Last week, Calvin welcomed venture capitalist and thought leader Bruce Friedrich to give lectures on Wednesday and Thursday afternoon as part of the ninth annual “Animals and the Kingdom of God” lecture series.
The talks were aimed at appealing to a wide breadth of individuals as they were sponsored by Calvin’s biology, business, philosophy and economics departments, as well as the Calvin Center for Innovation in Business.
The Wednesday talk, titled “The Future of Protein: Blending Markets and Food Technology to Solve Some of the World’s Biggest Problems,” focused on emerging food technology systems working to create more sustainable nutrition. Friedrich, a graduate of Georgetown University Law Center, opened the lecture by asking the audience to consider the amount of food that they waste every day.
He posed the question, “Which of you would throw away nine plates of spaghetti just to eat one plate of spaghetti?” This was an analogy meant to introduce the ways in which animal agriculture is an inefficient means of food production and how it will not be able to sustain 2050’s projected population of nine billion people.
Friedrich’s suggested solution to this problem is encompassed in the work of The Good Food Institute (GFI), where he serves as executive director. GFI “works with scientists, inventors and entrepreneurs to make groundbreaking good food a reality,” according to the organization’s website.
In addition, the website says they “focus on cultured and plant-based meat, and eggs—products that are more delicious, safer to eat and better for the planet then their outdated counterparts.” The four main areas Friedrich and his organization focus on addressing are issues of global hunger, environmental consequences, human health consequences and intensification of animal treatment.
Friedrich explained that on average, one hundred million metric tons of wheat and corn are converted into biofuel per year while millions of people go hungry.
“To say it simply, eating less meat helps fight hunger,” quoted Friedrich from Oxfam America. He went onto describe how the process of plant-based products require significantly less stages and resources to be produced compared to typical meat products.
“The food system as it exists is broken and it leads to global hunger because of our desire, in developed countries, to eat animal products,” said Friedrich.
To bring home his ideas on the negative impacts of animal agriculture, Friedrich used “Livestock’s Long Shadow,” a paper published by the United Nations Food and Agriculture Organization, to express the effects of animal agriculture on land degradation, climate change, air pollution and water conservation.
He also spoke about the growing industry of cultivated animal products, or companies that use animals’ cells to grow meat.

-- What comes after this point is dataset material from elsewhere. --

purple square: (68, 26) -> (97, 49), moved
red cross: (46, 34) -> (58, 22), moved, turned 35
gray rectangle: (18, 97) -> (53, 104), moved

Companies, such as Clara Foods, Muufri and Memphis Meats, are hoping to bring these products to the shelves of stores in as soon as five years.
“This is absolutely the future of meat,” said CEO of Memphis Meats Uma Valeti according to CBC News. “We plan to do to animal agriculture what the car did to the horse and buggy. Cultured meat will completely replace the status quo and make raising animals to eat them simply unthinkable.”
On Thursday, Friedrich shifted gears in his talk titled, “The Kingdom of God is Within You, Diet as an Invocation of Christ,” as he discussed the merciful treatment of animals from a Christian view, as well as once more emphasizing the inefficiencies of animal agriculture.
Friedrich is a vegan of 28 years who converted after reading “Diet for a Small Planet” by Frances Moore Lappe. He shared some statistics that caused gasping and laughter within the audience, such as one from the Sierra Club that stated if a person cuts meat consumption by 20 percent, it is the equivalent of switching from a Sedan to a Hybrid. He also stated that animal agriculture causes 40 percent more global warming than all modes of transportation combined.
On a smaller scale, Friedrich honed in on the health aspect of consuming less meat, sharing how heart disease is the number one killer in America and how prevention and even treatment can result from changing to a plant-based diet.
At the end of the lecture, Friedrich challenged the audience, Christ-followers and non-followers alike, to consider his points on how faith can be lived out in the diets they choose and how the environment, animals and people in poverty can benefit from a change in diet as well.
“I think Bruce Friedrich made some important connections to the way that our choices in diet can so often be inefficient and unjust, inclusive of both animals and the almost 800 million starving people in our world,” said student and lecture attendee Jonathan Manni. “I think he raised an excellent, thought-provoking question.”